Let’s ask the right questions
Earlier, I talked with a reporter who asked me what I thought of the university. I get called to comment on these things because I am not shy to criticize my employer on the record. For the record, in my assessment, MSU has done well so far. Reporting on how MSU responded is both inevitable and justified. But I told the reporter that I think MSU's organizational response is not the most critical question. The question is why organizations are expected to be prepared for mass violence. Universities are too often sites of violence, but they are always sites of debate where scholars and young people converse on critical social issues. Universities are proving grounds for ideas that make their way into the public sphere. The need for gun control measures and other efforts to correct our culture to de-normalize mass violence is a consensus on campus. Consensus does not mean unanimity of opinion or agreement on what should be done next. But the large majority of the university community - like the majority of the public nationwide - agrees that legislative and cultural change is necessary.
The cultural right and GOP have recently increased their attacks on higher education. They often say that universities are sites of groupthink. That is not true. What is true is that people with diverse views have come to the consensus that our gun laws and culture are unacceptable. Because they refuse to accept that consensus, they deflect and say the problem is the university itself. We are a soft target, after all. Too few of us are armed. Maybe we didn't lock the doors. While a rigorous assessment of how MSU responded to the crisis is justified (as it always is), let's center the problem on the organization. The problem is our culture and politics in the USA. Universities are ready and willing to start working on solutions to the problem. Let us do it. Let campus consensus make its way into the public sphere, legislation, and culture.
US higher education, including MSU, is not perfect. It has deep problems. But higher education is also one of the country's most brilliant, successful, and promising institutions.

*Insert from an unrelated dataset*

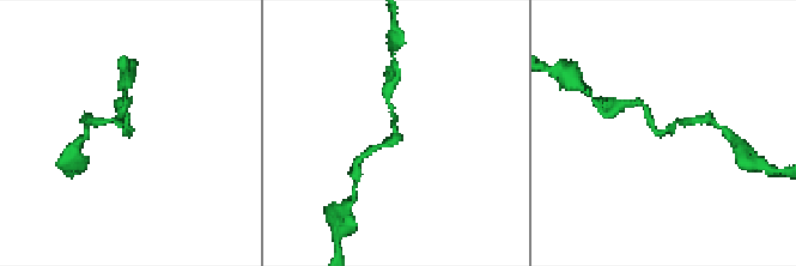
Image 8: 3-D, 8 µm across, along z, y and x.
act=view view=3d um=3.5 pic=8 at=(126, 135) why='zoom in'

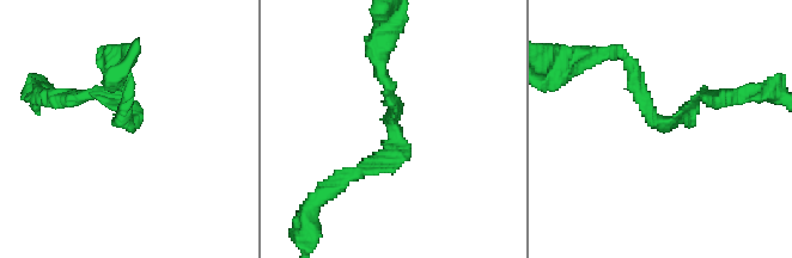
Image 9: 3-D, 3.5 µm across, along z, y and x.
act=view view=em slice=xy step=3 show=tint pic=9 at=(129, 123) arm_widths_nm=200,200 why='now the EM'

So let our ordinary virtues confront our pathologies.
Thinking of you all, Brendan. Yes, while I can of course see how politically complex the issue is, from afar it is frustrating that large institutions (higher education, religious bodies, and the like) don't take a bipartisan collective and very loud stand on gun violence.
As you say: "Violence is unlikely to erupt at any particular place at any specific time, but it could happen anywhere at any time." But amid the rightfully angry responses to mass shootings, I read little of the damage that the psyche of fear around the potential for a mass shooting at any given moment must have on students and schoolchildren.